Task to complete
A word-for-word copy of the entries is the goal; leave out the pictures.

[Start of Attachment]

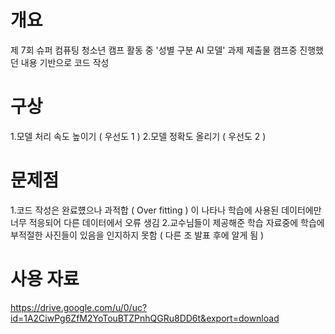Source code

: # 개요
제 7회 슈퍼 컴퓨팅 청소년 캠프 활동 중 '성별 구분 AI 모델' 과제 제출물
캠프중 진행했던 내용 기반으로 코드 작성

# 구상
1.모델 처리 속도 높이기 ( 우선도 1 )
2.모델 정확도 올리기 ( 우선도 2 )

# 문제점
1.코드 작성은 완료헀으나 과적합 ( Over fitting ) 이 나타나 학습에 사용된 데이터에만 너무 적응되어 다른 데이터에서 오류 생김
2.교수님들이 제공해준 학습 자료중에 학습에 부적절한 사진들이 있음을 인지하지 못함 ( 다른 조 발표 후에 알게 됨 )

# 사용 자료
https://drive.google.com/u/0/uc?id=1A2CiwPg6ZfM2YoTouBTZPnhQGRu8DD6t&export=download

[End of Attachment]

The completed task
Source code

: # 개요
제 7회 슈퍼 컴퓨팅 청소년 캠프 활동 중 '성별 구분 AI 모델' 과제 제출물
캠프중 진행했던 내용 기반으로 코드 작성

# 구상
1.모델 처리 속도 높이기 ( 우선도 1 )
2.모델 정확도 올리기 ( 우선도 2 )

# 문제점
1.코드 작성은 완료헀으나 과적합 ( Over fitting ) 이 나타나 학습에 사용된 데이터에만 너무 적응되어 다른 데이터에서 오류 생김
2.교수님들이 제공해준 학습 자료중에 학습에 부적절한 사진들이 있음을 인지하지 못함 ( 다른 조 발표 후에 알게 됨 )

# 사용 자료
https://drive.google.com/u/0/uc?id=1A2CiwPg6ZfM2YoTouBTZPnhQGRu8DD6t&export=download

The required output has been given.